Income and Health Intrinsically Linked

Presented today at the European Society of Cardiology (ESC) 2012 Congress, the PURE study is a follow-up analysis showcasing the effect of macro- and microeconomic factors on lifestyle and dietary risk factors for cardiovascular disease. First presented last year at the ESC 2011 meeting and published in the Lancet [1], the PURE study has already shown that the use of cardiovascular medications was underused in rural and poor populations. In PURE, one of the most devastating findings was the underuse of proven medical therapy for secondary prevention of cardiovascular diseases.

The PURE survey encompassed 153 996 adults from urban and rural communities in countries categorized as high-income (Canada, Sweden, and United Arab Emirates), upper-middle-income (Argentina, Brazil, Chile, Malaysia, Poland, South Africa, and Turkey), lower-middle-income (China, Colombia, and Iran), and low-income (Bangladesh, India, Pakistan, and Zimbabwe).

In this newest analysis, energy from total fat, saturated fats, and protein increased almost linearly with increasing incomes. Carbohydrate intake, on the other hand, comprised approximately 65% of energy from diets in poor nations, with the percentage declining in wealthier nations. In terms of physical activity, the researchers observed that the amount of recreational physical activity increased with increasing GDP and wealth, but this increase was offset by a reduction in the amount of obligatory physical activity, such as activity required for physical labor. Overall, the net result was a reduction of approximately 2000 METS/minute/week, or 2.7 hours of brisk walking every day, among countries with higher incomes.

"There is no way, unless you're a marathon runner every day, that we're going to overcome the decrease in activity due to the changing environment," said Yusuf. "So the obesity epidemic really requires a change in environment. We can yell at people and say, 'Exercise!' but it is not going to be enough. It's about one-fourth of the difference of lost physical activity."

How Much Physical Activity Is Needed?

Speaking with the media, Yusuf said the researchers and clinicians are still unsure what the ideal level of physical activity is or, more specifically, what level of physical activity significantly reduces cardiovascular events. However, there is a strong correlation between physical-activity levels and obesity. Increased fat consumption and the marked decrease in physical activity are the two main drivers of the obesity epidemic worldwide, but the decrease in physical activity is several orders of magnitude larger than the increase in fat consumption.

> Source material:
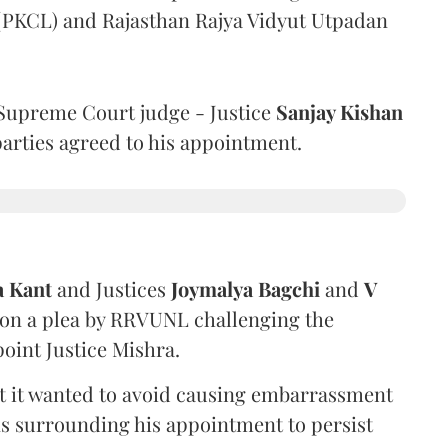
 (PKCL) and Rajasthan Rajya Vidyut Utpadan
Supreme Court judge - Justice
Sanjay Kishan
 parties agreed to his appointment.
a Kant
and Justices
Joymalya Bagchi
and
V
 on a plea by RRVUNL challenging the
oint Justice Mishra.
at it wanted to avoid causing embarrassment
ns surrounding his appointment to persist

> Task instructions:
A. Can you print the part of the income and health article that opens with the words containing "How Much Physical" and closes with "in fat consumption."?
B. Answer these questions from the income and health article:
(i) How many adults did the PURE survey encompass?
(ii) Roughly what share of dietary energy came from carbohydrates in poor nations?
(iii) At which meeting was the newest PURE analysis presented?
C. Can you pick up the income and health article after its final sentence and continue it?

> Exercise results:
A.
How Much Physical Activity Is Needed?

Speaking with the media, Yusuf said the researchers and clinicians are still unsure what the ideal level of physical activity is or, more specifically, what level of physical activity significantly reduces cardiovascular events. However, there is a strong correlation between physical-activity levels and obesity. Increased fat consumption and the marked decrease in physical activity are the two main drivers of the obesity epidemic worldwide, but the decrease in physical activity is several orders of magnitude larger than the increase in fat consumption.

B.
(i) 153 996 adults
(ii) Approximately 65%
(iii) The European Society of Cardiology (ESC) 2012 Congress

C.
To heartwire , Dr Douglas Weaver (Henry Ford Hospital Heart and Vascular Institute, Detroit, MI) applauded the researchers for highlighting the discrepancies in lifestyle and diet between high- and low-income countries but said more research is still needed, particularly research that shows altering some of these variables improves outcomes.

"I think for us to really get behind national efforts to change what the consensus is for us to be healthy, we really need that information," said Weaver. "If we change things, does it really make a difference? What is the magnitude of the difference? It seems intuitive, but a lot of things we think would make a difference don't always do so. As a scientist, or somebody who is trying to set public policy, we need more data."

Regarding smoking, Yusuf explained that the decision to smoke in women depends not only on GDP/wealth but also on cultural factors, such as religion. In men, there is a clear inverse relationship between GDP and wealth and smoking status. Approximately 45% of males in the poorest countries smoke compared with 20% of males in the richest countries. Yusuf said that men begin smoking at approximately the same age in all countries, but that the rate of quitting is higher in higher-income countries.

"This is important, because the focus of smoking should be on quitting," said Yusuf. "It's the people who are alive today, who are smoking today, who will die in the next 40 years from tobacco. And of course, if you can get people to quit, then their children will not start."